Si è spento ieri a 94 anni Emilio Fede. La sua lunga vita professionale, che lo ha reso uno dei volti più noti della televisione italiana, si era chiusa con un incarico che lui stesso definiva “il più prestigioso”: la direzione de La Discussione, il quotidiano fondato da Alcide De Gasperi nel 1952. Non fu un passaggio secondario, né un rifugio dopo una carriera televisiva già leggendaria. Fu la scelta consapevole di un giornalista che aveva attraversato mezzo secolo di informazione e che, dopo i riflettori della Rai e di Mediaset, volle tornare alle radici: la parola scritta, il dialogo con la politica, il confronto con le idee.
“Addio a Emilio Fede, amico leale, giornalista dalla carriera infinita conclusa con la direzione del quotidiano Dc La Discussione”, ha scritto Gianfranco Rotondi, Presidente della Dc, ricordando l’impegno di Fede come una sorta di testamento professionale.
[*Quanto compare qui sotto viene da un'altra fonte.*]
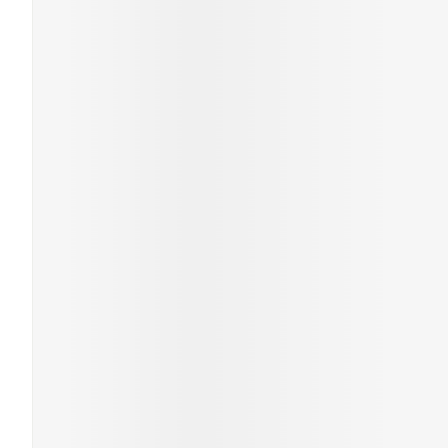
Gezichtsverzor
Pigmentstoornis
Gevoelige huid - 
huid
Gemengde huid
Doffe huid
Toon meer
Snurken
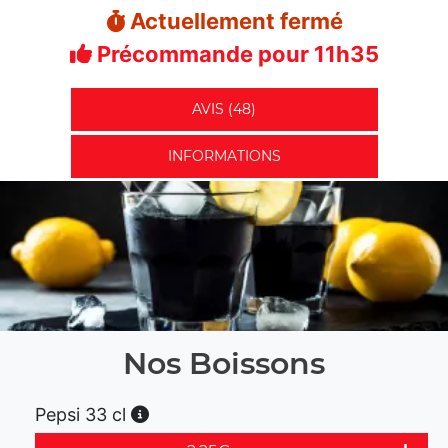
Actuellement fermé
Précommande pour 11h35
AVIS (48)
INFORMATIONS
Nos Boissons
Pepsi 33 cl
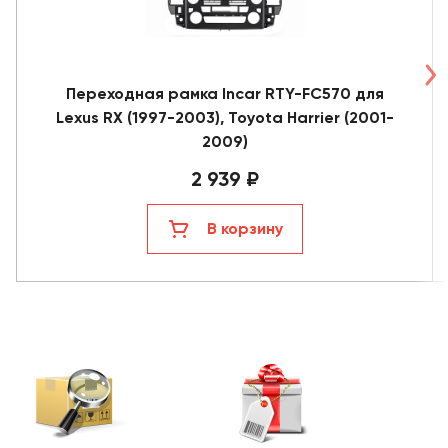
Переходная рамка Incar RTY-FC570 для
Lexus RX (1997-2003), Toyota Harrier (2001-
2009)
2 939 ₽
В корзину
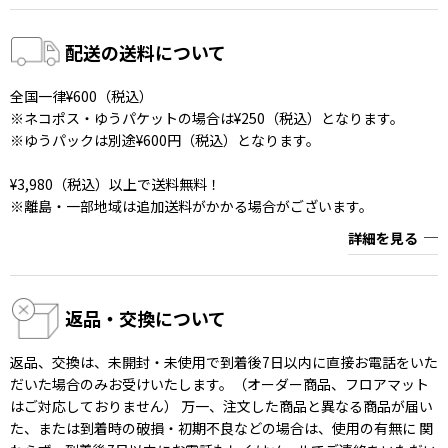
配送の送料について
全国一律¥600（税込）
※ネコポス・ゆうパケットの場合は¥250（税込）となります。
※ゆうパックは別途¥600円（税込）となります。
¥3,980（税込）以上で送料無料！
※離島・一部地域は追加送料がかかる場合がございます。
詳細を見る
返品・交換について
返品、交換は、未開封・未使用で到着後7日以内に直接お電話をいた
だいた場合のみお受けいたします。（オーダー商品、フロアマット
はご対応しておりません） 万一、注文した商品と異なる商品が届い
た、または到着時の破損・初期不良などの場合は、使用の有無に 関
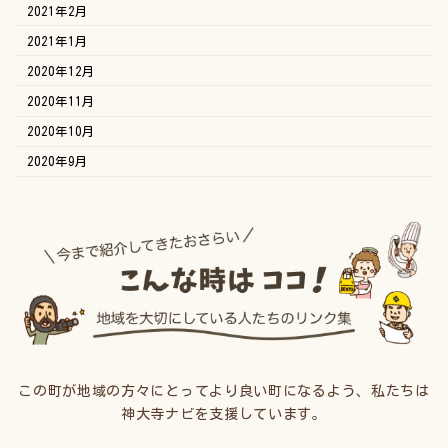
2021年2月
2021年1月
2020年12月
2020年11月
2020年10月
2020年9月
この町が地域の方々にとってより良い町になるよう、私たちは
神大寺ナビを支援しています。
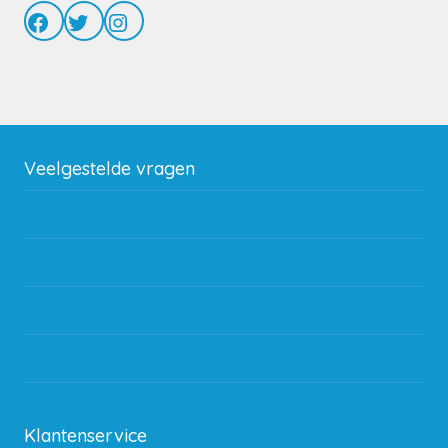
Facebook
Twitter
Instagram
Veelgestelde vragen
Wat zijn de verzendkosten?
Gebruik van kortingscode
Hoeveel garantie zit er op producten?
Waar kan ik terecht met een opmerking, vraag of klacht?
Kan ik leasen?
Klantenservice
Dalla televisione alla carta
Per Fede La Discussione rappresentava un ponte ideale tra la sua vocazione giornalistica e la sua passione civile. Il giornale nato con De Gasperi come strumento di elaborazione culturale e politica della Democrazia Cristiana trovava, con lui, una nuova energia comunicativa. Anche in quell’esperienza Emilio non rinunciò al suo tratto distintivo: la notizia cercata con fiuto, raccontata con passione, interpretata con personalità. Non era più il linguaggio incalzante del Tg4 o l’emozione della diretta televisiva. Era una scrittura riflessiva, ma sempre schietta, con cui volle riaffermare il ruolo del giornalismo come servizio e non solo come spettacolo.
L’eredità di una scelta
Certo, Emilio Fede resterà nella memoria collettiva come il direttore del Tg1, il fondatore di Studio Aperto, il volto del Tg4 per vent’anni. Ma la sua ultima direzione, quella de La Discussione, consegna un’immagine diversa: quella di un giornalista che, dopo i clamori della televisione, ha voluto concludere la propria carriera in un luogo di riflessione e confronto, fedele a un’idea alta di informazione.
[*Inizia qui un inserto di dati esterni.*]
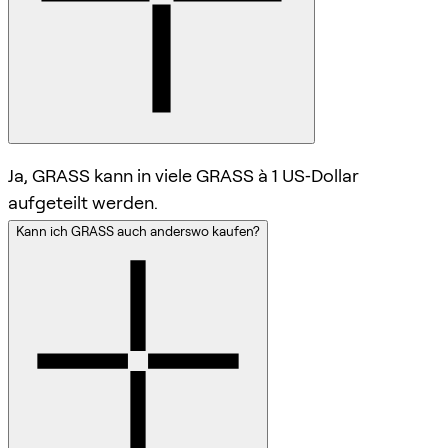
Ja, GRASS kann in viele GRASS à 1 US‑Dollar
aufgeteilt werden.
Kann ich GRASS auch anderswo kaufen?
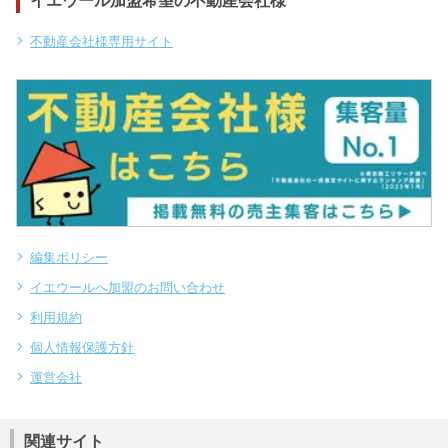
イエウール加盟希望の不動産会社様
不動産会社様専用サイト
編集ポリシー
イエウールへ加盟のお問い合わせ
利用規約
個人情報保護方針
運営会社
関連サイト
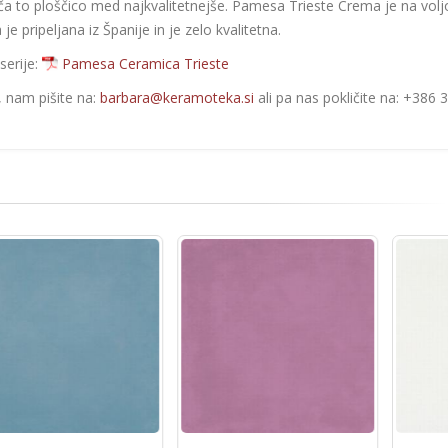
a to ploščico med najkvalitetnejše. Pamesa Trieste Crema je na volj
 pripeljana iz Španije in je zelo kvalitetna.
serije:
Pamesa Ceramica Trieste
e, nam pišite na:
barbara@keramoteka.si
ali pa nas pokličite na: +386 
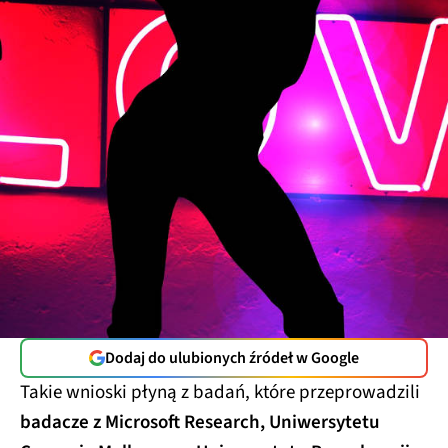
Dodaj do ulubionych źródeł w Google
Takie wnioski płyną z badań, które przeprowadzili
badacze z Microsoft Research, Uniwersytetu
Un ritorno alle origini, quasi un cerchio che si chiude: dalla cronaca in diretta all’editoriale meditato, dal flusso delle breaking news alla responsabilità della carta stampata. È lì che Emilio Fede ha scelto di lasciare la sua firma finale.
E forse è proprio in quella scelta, silenziosa, ma eloquente, che si legge meglio il senso di una vita interamente dedicata al giornalismo.
L’incontro con Berlusconi
Eppure la parabola di Fede non può prescindere dall’incontro con Silvio Berlusconi, che segnò la sua carriera e la sua immagine pubblica. Con il Cavaliere costruì un sodalizio ventennale, che lo portò a dirigere Studio Aperto e poi soprattutto il Tg4, di cui fu anima e volto dal 1992 al 2012. Amato e criticato, fu simbolo di un giornalismo schierato, militante, ma sempre animato da una convinzione: il giornalista deve esserci, deve prendere posizione, deve vivere la notizia. Quel legame con Berlusconi fu per lui un trampolino e insieme una gabbia: lo rese celebre, lo espose alle polemiche, lo fece diventare bersaglio di satira e di feroci contestazioni. Ma non lo distolse mai dalla sua missione: raccontare.
L’eredità di un uomo di notizia
Resta il ricordo di un giornalista istintivo, spesso sopra le righe, ma sempre innamorato del suo mestiere. Un uomo che scelse di chiudere il cerchio tornando alla carta stampata, sulle pagine de La Discussione. E forse è proprio lì, in quell’ultima direzione silenziosa ma eloquente, che si legge meglio il senso di una vita interamente dedicata alla notizia. Con Emilio Fede se ne va un pezzo di televisione italiana, ma resta la traccia di un uomo che ha vissuto il giornalismo come missione.